High-end chips are important to Intel because they cost about the same to make as low-cost processors, Brookwood explained. A low-end Pentium MMX that sells for around $80 costs $50 to build. A 300-MHz Pentium II, however, sells for more than $600 and only costs $85.

Whether the revenue dip was accompanied by contracting demand for semiconductors and computers remains an open question. Brookwood, for one, believes demand has stayed relatively stable. Extrapolating from the limited data provided by Intel, Brookwood said that Intel's cost of goods for the quarter was equal to the company's cost of goods in the fourth quarter, which means semiconductor sales stayed even.

Others, however, believe a downturn has occurred. Inventories of notebooks and desktop computers increased during the quarter, which has likely depressed sales, said Bruce Stephen, a computer analyst with International Data Corporation. In the end, Intel will likely ship 21 million processors for the quarter, roughly 2 to 2.5 million less than earlier projections, said Wall Street analysts.

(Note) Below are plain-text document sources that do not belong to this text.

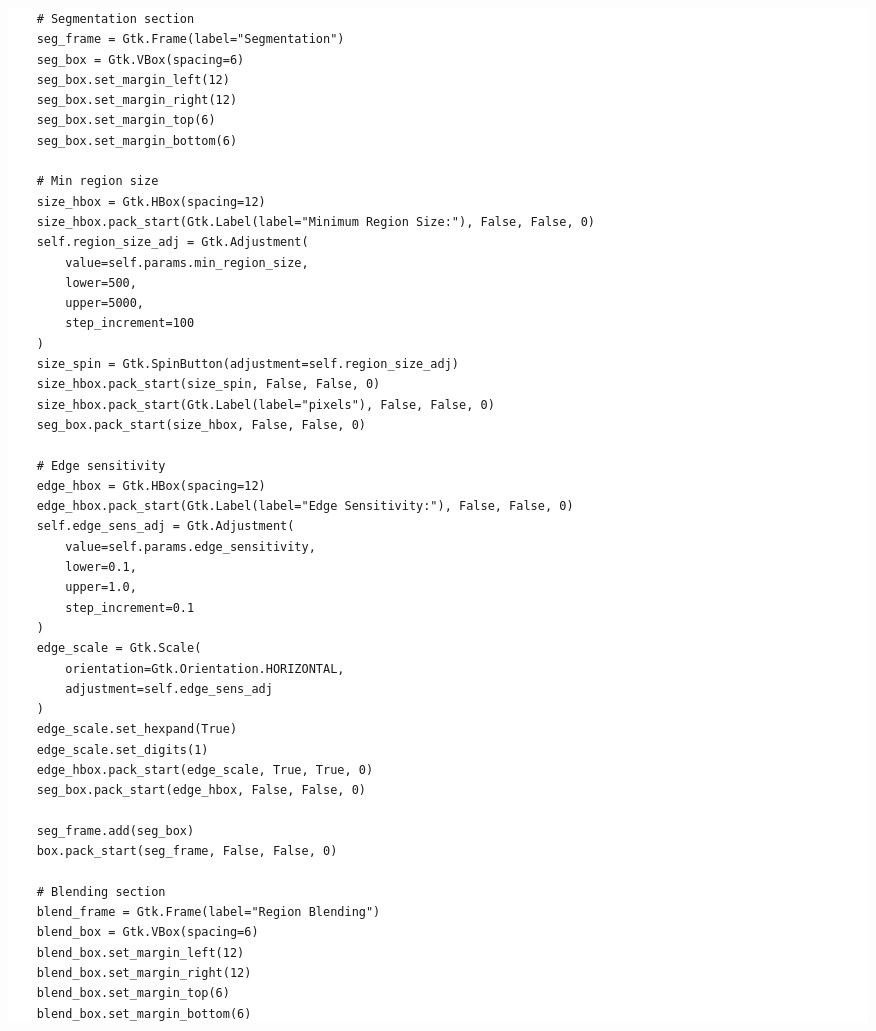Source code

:         # Segmentation section
        seg_frame = Gtk.Frame(label="Segmentation")
        seg_box = Gtk.VBox(spacing=6)
        seg_box.set_margin_left(12)
        seg_box.set_margin_right(12)
        seg_box.set_margin_top(6)
        seg_box.set_margin_bottom(6)
        
        # Min region size
        size_hbox = Gtk.HBox(spacing=12)
        size_hbox.pack_start(Gtk.Label(label="Minimum Region Size:"), False, False, 0)
        self.region_size_adj = Gtk.Adjustment(
            value=self.params.min_region_size,
            lower=500,
            upper=5000,
            step_increment=100
        )
        size_spin = Gtk.SpinButton(adjustment=self.region_size_adj)
        size_hbox.pack_start(size_spin, False, False, 0)
        size_hbox.pack_start(Gtk.Label(label="pixels"), False, False, 0)
        seg_box.pack_start(size_hbox, False, False, 0)
        
        # Edge sensitivity
        edge_hbox = Gtk.HBox(spacing=12)
        edge_hbox.pack_start(Gtk.Label(label="Edge Sensitivity:"), False, False, 0)
        self.edge_sens_adj = Gtk.Adjustment(
            value=self.params.edge_sensitivity,
            lower=0.1,
            upper=1.0,
            step_increment=0.1
        )
        edge_scale = Gtk.Scale(
            orientation=Gtk.Orientation.HORIZONTAL,
            adjustment=self.edge_sens_adj
        )
        edge_scale.set_hexpand(True)
        edge_scale.set_digits(1)
        edge_hbox.pack_start(edge_scale, True, True, 0)
        seg_box.pack_start(edge_hbox, False, False, 0)
        
        seg_frame.add(seg_box)
        box.pack_start(seg_frame, False, False, 0)
        
        # Blending section
        blend_frame = Gtk.Frame(label="Region Blending")
        blend_box = Gtk.VBox(spacing=6)
        blend_box.set_margin_left(12)
        blend_box.set_margin_right(12)
        blend_box.set_margin_top(6)
        blend_box.set_margin_bottom(6)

Partially as a result, and partially as a result of broader economic trends, computer demand will be slower this year than last, Stephen said. Worldwide demand will grow 13 percent this year and 15 percent in the United States, according to IDC. In 1997, worldwide growth came to 15.2 percent while the U.S. market exceeded expectations with 19 percent growth.

Those demand figures, however, seem to mask a greater problem in the market. Customers have changed how they approach computer buying and what they expect from computers, most said, and the industry has not kept up.

"There are two remedies, neither of which unfortunately are an instant fix," said Brookwood. To recover, the industry will have to develop a hardware-intensive application that will excite users. Intel also has to bring out the new generation of a high-cost Pentium II for servers. Sales of these $2,000 and $3,000 chips would offset low-end sales.

Stephen speculated that technological saturation may have set in to a certain degree. Corporate America went on a buying binge over the past two years. The economy may have entered an era in which these customers are merely trying to get a grasp on what they own.

"Second, people know low-end features will improve, so they wait a quarter," he said.

A lack of innovation has become a problem as well, said Slater, who says PC makers are more than partially responsible for the decline. "PC makers are scared to spend $5 on something that improves ease of use," he said. To get the market moving again, these makers will have to start adopting innovations such as the "plug-and-play" USB bus or 3D graphics to interest consumers.

Intel is an investor in CNET: The Computer Network.